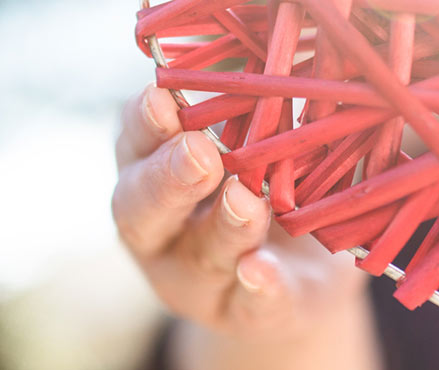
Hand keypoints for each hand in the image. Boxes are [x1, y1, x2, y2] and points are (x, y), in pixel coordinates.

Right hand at [112, 85, 377, 368]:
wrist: (302, 276)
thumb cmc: (272, 185)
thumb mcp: (260, 145)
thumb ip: (255, 114)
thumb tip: (277, 59)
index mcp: (152, 170)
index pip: (135, 143)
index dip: (145, 124)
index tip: (163, 99)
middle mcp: (160, 229)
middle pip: (142, 207)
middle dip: (169, 178)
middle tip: (199, 153)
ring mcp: (195, 279)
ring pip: (197, 256)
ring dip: (221, 227)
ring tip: (246, 202)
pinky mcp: (245, 315)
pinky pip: (247, 306)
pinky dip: (255, 289)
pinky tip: (261, 272)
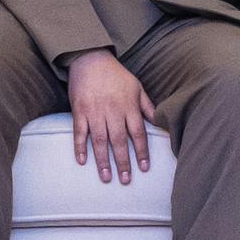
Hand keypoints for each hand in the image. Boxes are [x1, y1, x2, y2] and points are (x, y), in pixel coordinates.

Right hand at [66, 47, 158, 182]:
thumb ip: (148, 107)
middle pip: (119, 141)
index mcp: (128, 106)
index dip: (141, 151)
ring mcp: (94, 112)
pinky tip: (81, 161)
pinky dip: (79, 147)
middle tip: (125, 180)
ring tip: (106, 177)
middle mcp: (112, 111)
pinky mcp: (79, 111)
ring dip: (103, 160)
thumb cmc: (116, 75)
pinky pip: (79, 132)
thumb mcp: (137, 88)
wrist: (90, 59)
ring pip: (100, 140)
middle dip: (123, 162)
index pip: (137, 133)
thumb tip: (160, 124)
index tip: (144, 168)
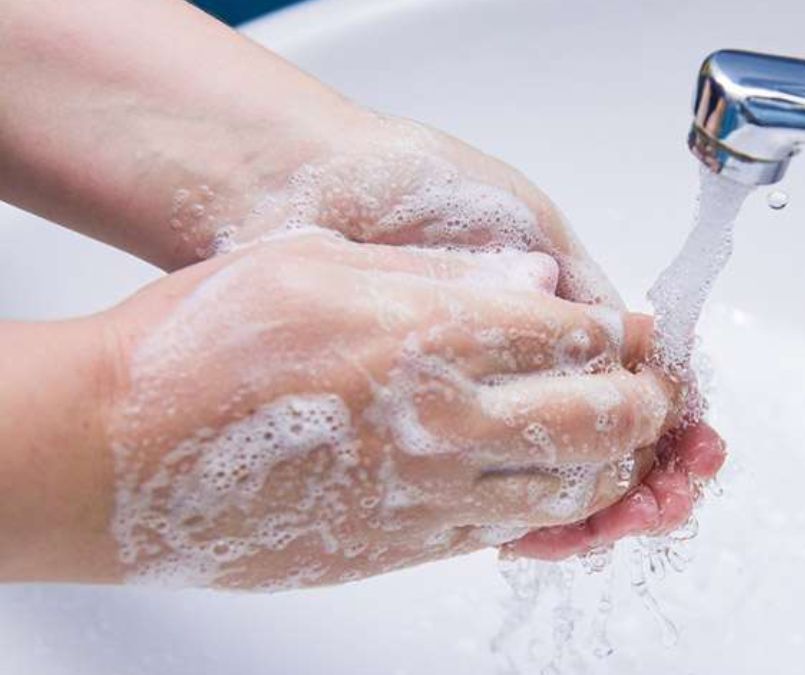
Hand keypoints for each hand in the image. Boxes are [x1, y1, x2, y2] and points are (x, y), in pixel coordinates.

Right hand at [102, 234, 674, 588]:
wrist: (113, 453)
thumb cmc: (199, 347)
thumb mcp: (320, 261)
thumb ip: (443, 274)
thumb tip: (532, 284)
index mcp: (430, 338)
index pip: (574, 335)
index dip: (622, 332)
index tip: (637, 330)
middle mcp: (444, 426)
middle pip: (597, 421)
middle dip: (645, 404)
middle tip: (653, 391)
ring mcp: (426, 498)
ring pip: (566, 492)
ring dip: (610, 466)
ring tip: (616, 442)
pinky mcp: (400, 551)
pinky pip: (505, 534)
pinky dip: (547, 510)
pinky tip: (544, 487)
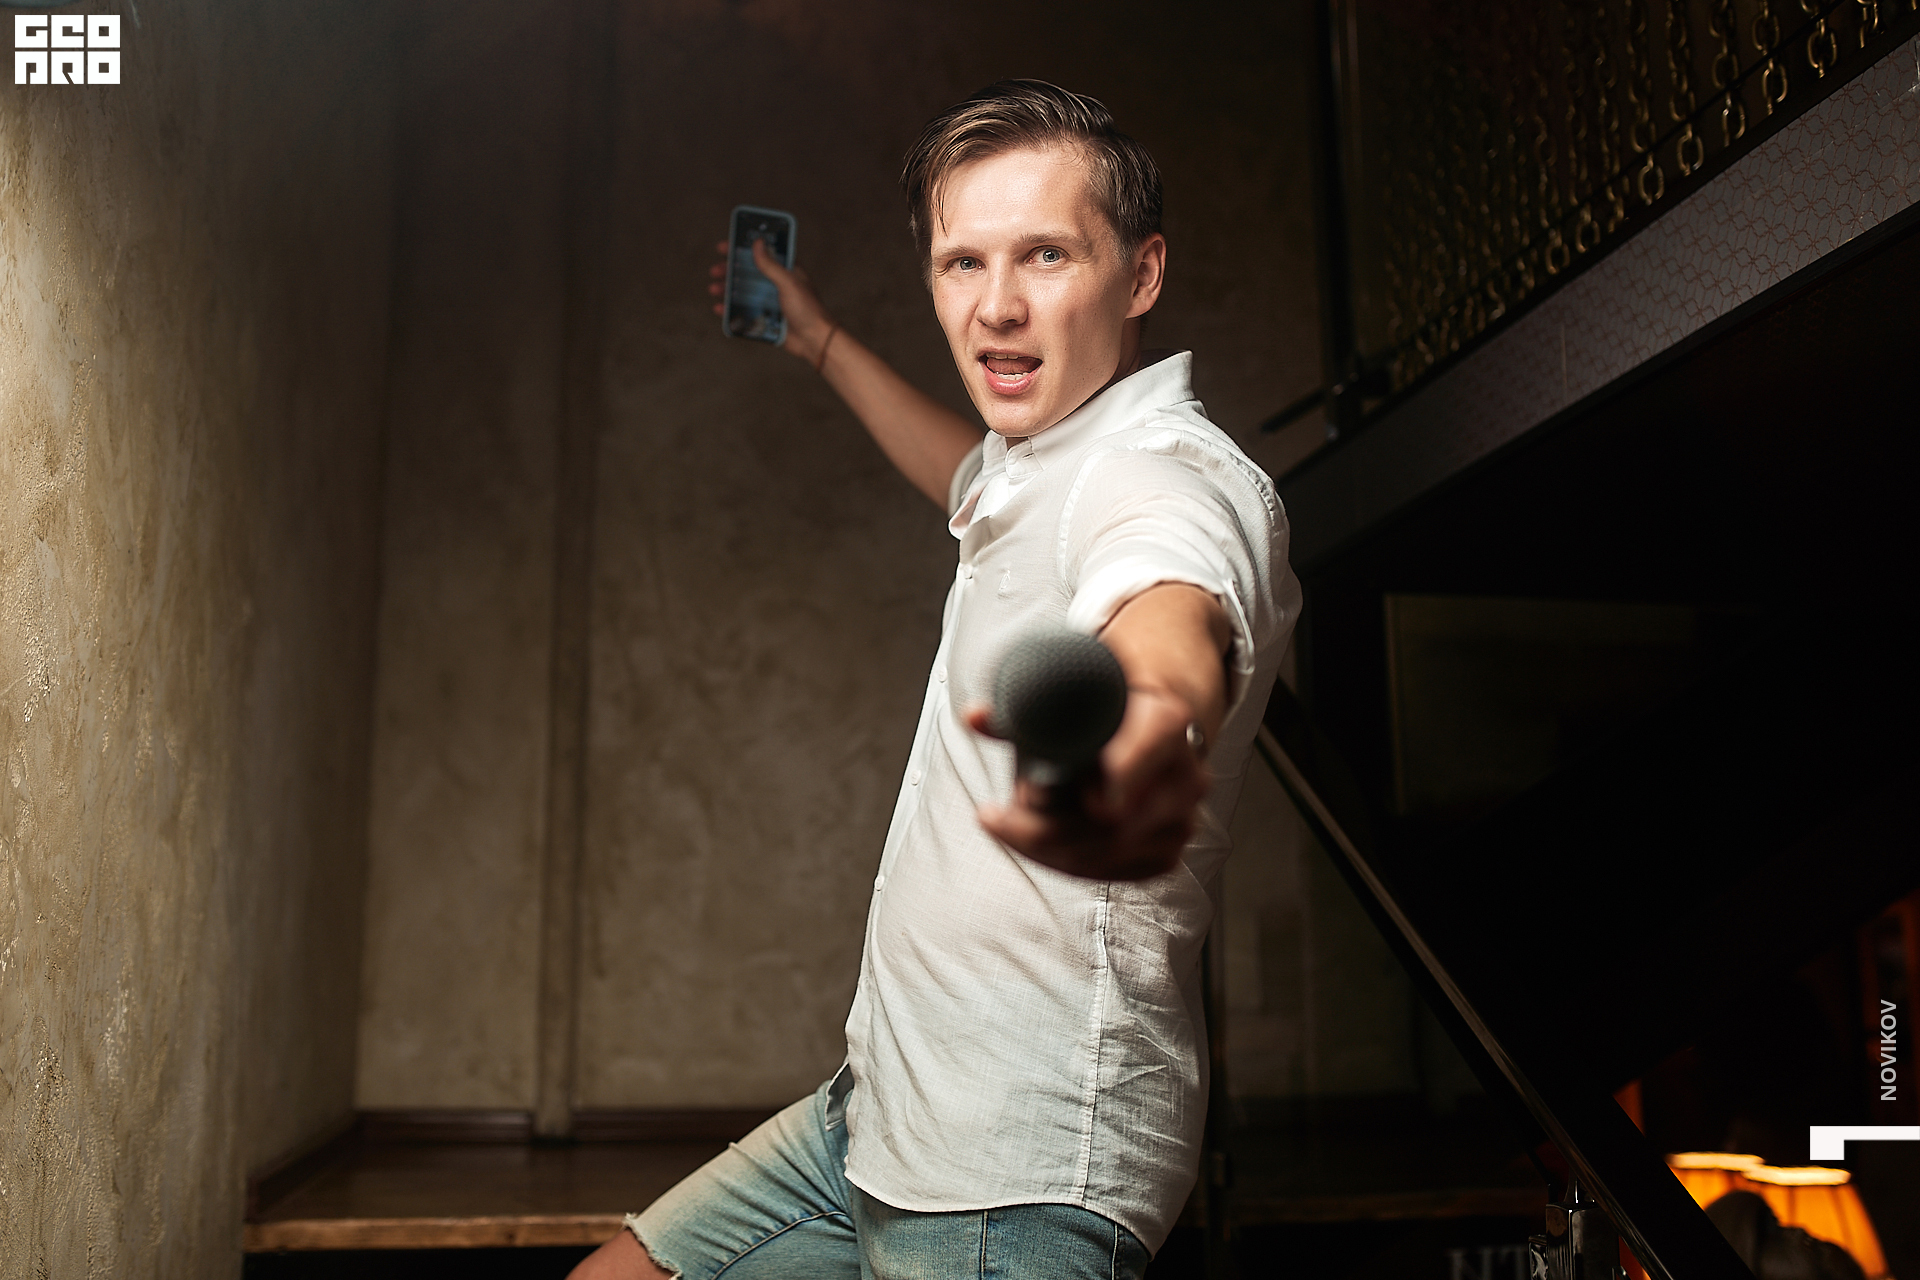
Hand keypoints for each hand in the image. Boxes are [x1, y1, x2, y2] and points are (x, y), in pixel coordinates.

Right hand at [708, 238, 837, 365]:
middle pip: (747, 273)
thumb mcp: (788, 283)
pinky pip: (744, 312)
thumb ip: (771, 265)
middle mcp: (775, 284)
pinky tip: (720, 309)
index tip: (724, 247)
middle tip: (715, 271)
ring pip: (743, 292)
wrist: (814, 341)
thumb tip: (758, 243)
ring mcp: (769, 302)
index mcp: (785, 271)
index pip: (761, 253)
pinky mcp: (765, 319)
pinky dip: (731, 310)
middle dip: (729, 270)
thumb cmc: (808, 309)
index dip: (742, 248)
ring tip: (713, 289)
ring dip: (727, 289)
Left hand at [965, 685, 1207, 880]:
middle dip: (1047, 825)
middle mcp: (1184, 774)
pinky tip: (1033, 845)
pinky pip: (1111, 872)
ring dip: (1046, 847)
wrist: (1152, 727)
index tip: (1087, 799)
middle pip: (1116, 819)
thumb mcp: (1074, 695)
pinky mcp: (1167, 852)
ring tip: (1005, 826)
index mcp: (1167, 720)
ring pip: (1107, 852)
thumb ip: (1022, 707)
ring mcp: (1180, 819)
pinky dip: (1064, 863)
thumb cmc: (1106, 709)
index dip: (1124, 775)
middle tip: (996, 816)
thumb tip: (974, 717)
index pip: (1152, 745)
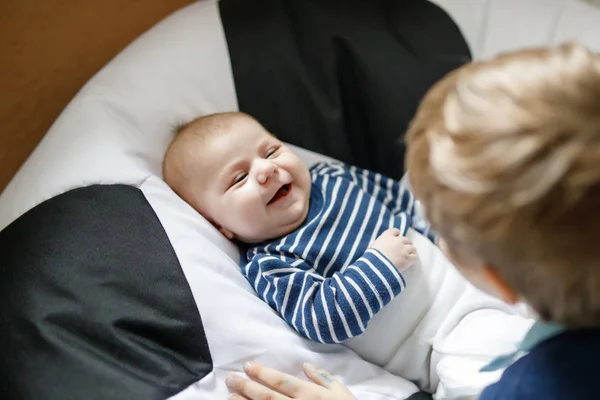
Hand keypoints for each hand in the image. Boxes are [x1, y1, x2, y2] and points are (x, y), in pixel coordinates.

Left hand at [226, 362, 355, 399]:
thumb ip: (324, 378)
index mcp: (311, 395)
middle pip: (267, 397)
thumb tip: (305, 365)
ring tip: (229, 397)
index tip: (248, 366)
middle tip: (230, 379)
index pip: (281, 382)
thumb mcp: (343, 393)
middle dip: (246, 387)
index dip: (263, 373)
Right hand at [370, 228, 417, 271]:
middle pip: (405, 239)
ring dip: (411, 251)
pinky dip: (413, 259)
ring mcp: (404, 249)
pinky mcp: (408, 258)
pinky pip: (415, 257)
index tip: (396, 237)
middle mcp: (397, 241)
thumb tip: (381, 247)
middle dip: (405, 243)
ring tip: (409, 255)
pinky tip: (411, 261)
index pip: (395, 231)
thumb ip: (379, 245)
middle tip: (404, 249)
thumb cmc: (371, 257)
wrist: (377, 266)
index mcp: (387, 236)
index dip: (396, 234)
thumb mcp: (372, 247)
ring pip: (412, 248)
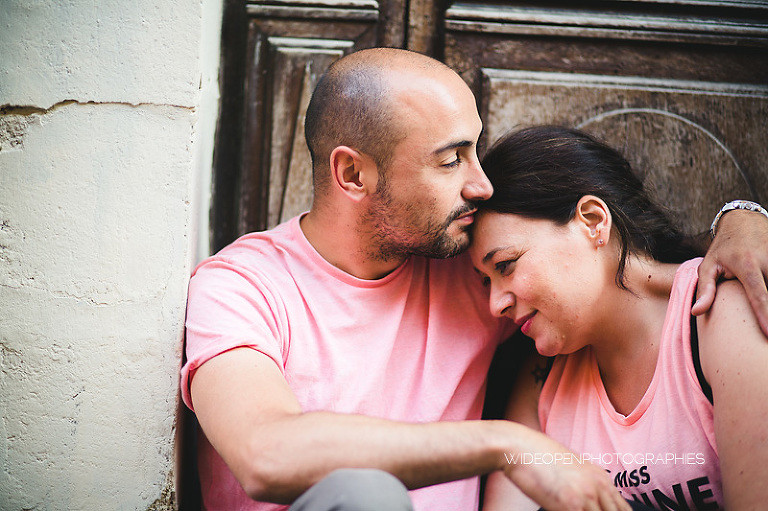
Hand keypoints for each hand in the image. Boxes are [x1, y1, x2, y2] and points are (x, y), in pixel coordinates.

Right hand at [502, 432, 629, 510]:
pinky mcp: (571, 505)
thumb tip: (585, 502)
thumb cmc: (537, 456)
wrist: (518, 446)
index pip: (622, 509)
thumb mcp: (569, 468)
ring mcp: (587, 496)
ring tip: (566, 510)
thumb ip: (584, 484)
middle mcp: (598, 486)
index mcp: (601, 477)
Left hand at [693, 209, 767, 335]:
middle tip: (762, 334)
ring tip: (757, 299)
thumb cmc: (723, 248)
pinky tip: (764, 292)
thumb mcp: (708, 265)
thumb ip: (704, 289)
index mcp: (746, 265)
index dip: (765, 315)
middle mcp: (767, 261)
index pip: (759, 295)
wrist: (745, 221)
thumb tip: (696, 312)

○ ○ ○ ○

## ACTION ITEM
Your answer should be the exact lines above from the one with "ring pip: (743, 292)" through the one with "pinky dip: (1064, 863)", both included, and nothing besides.

## OUTPUT
ring pip: (743, 292)
wrist: (814, 341)
thumb tip: (758, 243)
ring mcp: (769, 302)
index mcp: (785, 271)
index pip: (761, 253)
pinky mcp: (765, 319)
pinky dip: (731, 310)
middle dip: (729, 270)
thumb cmc: (808, 309)
index dip: (742, 248)
ring tip: (713, 289)
ring dip: (727, 289)
Left hand at [965, 685, 1207, 880]:
middle dip: (1047, 825)
middle mcp: (1184, 774)
pinky tip: (1033, 845)
pinky pip: (1111, 872)
ring dip: (1046, 847)
wrist: (1152, 727)
index tip: (1087, 799)
middle pip: (1116, 819)
thumb mcp: (1074, 695)
pinky mcp: (1167, 852)
ring tip: (1005, 826)
index mcp: (1167, 720)
ring pip: (1107, 852)
thumb ip: (1022, 707)
ring mcp: (1180, 819)
pinky dip: (1064, 863)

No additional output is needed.